Can anyone advise if a pressure barrel will work ok to store an IPA or will there not be enough fizz to it? Read somewhere that barrels are better to be used for a low carbonation beer. Don't want to spend a month brewing an IPA and f**k it up by putting it in a barrel. The barrel I have is the basic Youngs 23L one.
 
Can anyone advise if a pressure barrel will work ok to store an IPA or will there not be enough fizz to it? Read somewhere that barrels are better to be used for a low carbonation beer. Don't want to spend a month brewing an IPA and f**k it up by putting it in a barrel. The barrel I have is the basic Youngs 23L one.
Hi Dandy, I have a youngs pb with a s30 valve which I have never used, so far I have put mainly bitters and mild init and a couple of kit lagers which have all been fine, I would say for an American ipa you would not get the carbonation levels for that style and would be better off with a corny keg or bottle it, also I have had to replace the seal on mine the top one inside the lid
 
@dandy
If you prime 20 litres of beer with about 95g of sugar (the max I would recommend to ensure you don't overpressurise the barrel) the result is up to 2 vols of CO2 which is about right for British style ales. However as you draw beer off, unless you continually top up with CO2, the CO2 in the beer will gradually fall as it moves into the gas space until you have to top it up before it eventually becomes flat/you can't get any more beer out of the PB without air gurgling back. And further as you draw off beer through the tap CO2 will come out of solution (venturi effect?) and won't get re-absorbed. So from a fresh batch you get a nice head on the beer, but not a lot of fizz in it.

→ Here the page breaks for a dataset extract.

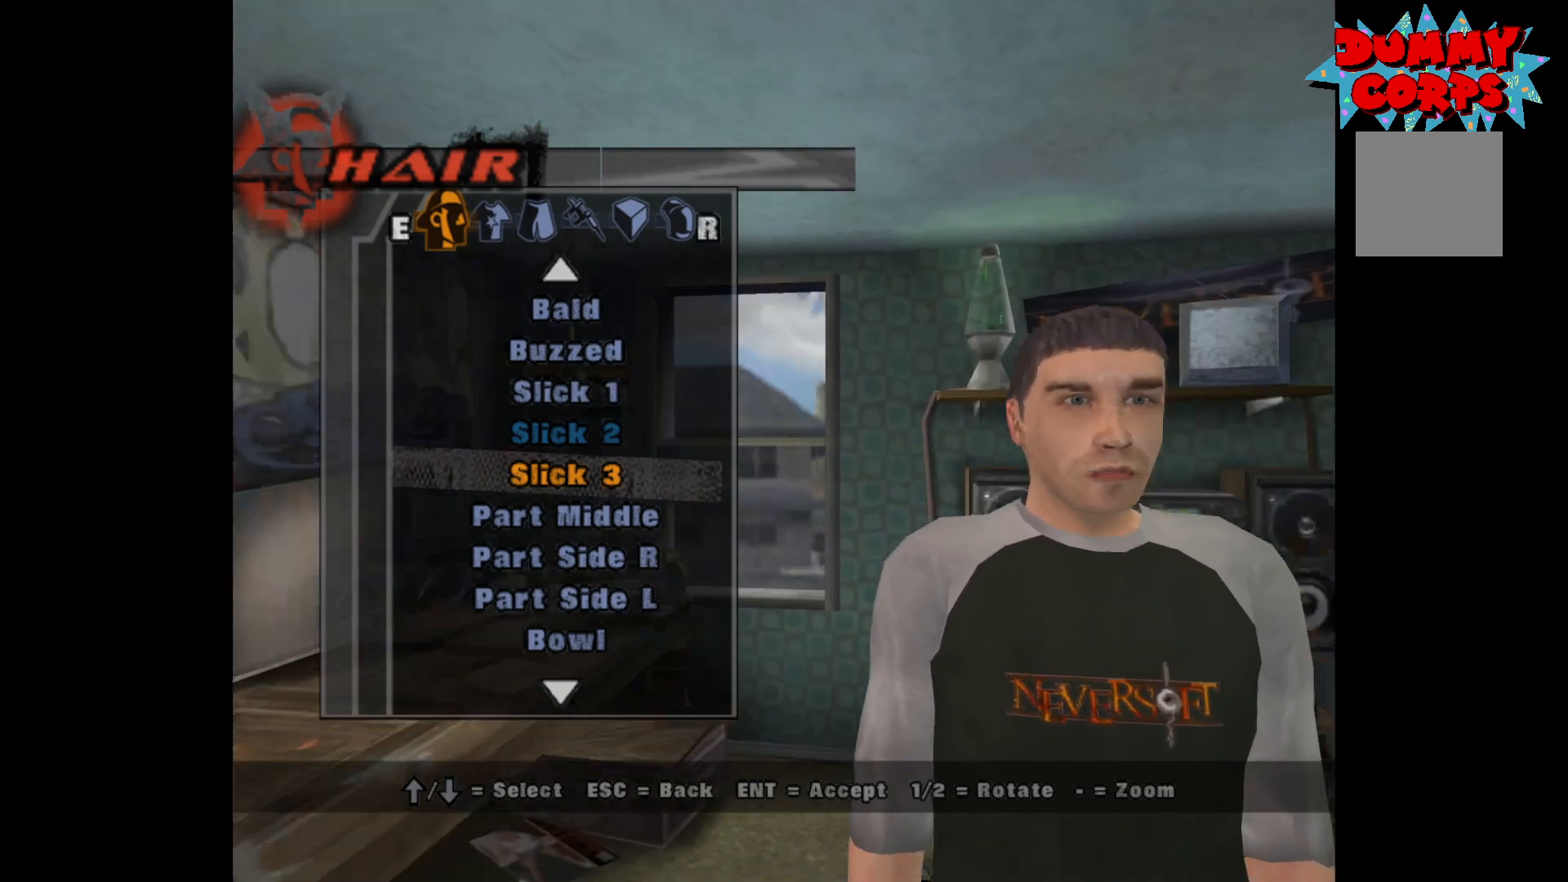
{"buttons": [], "left_stick": "center", "right_stick": "center", "events": [[133, "R3", "up"]]}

So my advice is to bottle your IPA beer and save your PB for a bitter, mild, or a stout.
 
I've recently had a go at a third full pb of a muntons Belgian kit brewed some time in 2017. It needed a co2 boost but is super clear and tastes fine.
 
Thanks lads. Do any of you know of a decent Guinness or Caffreys style kit that is worth brewing? Presumably this would work OK in the PB?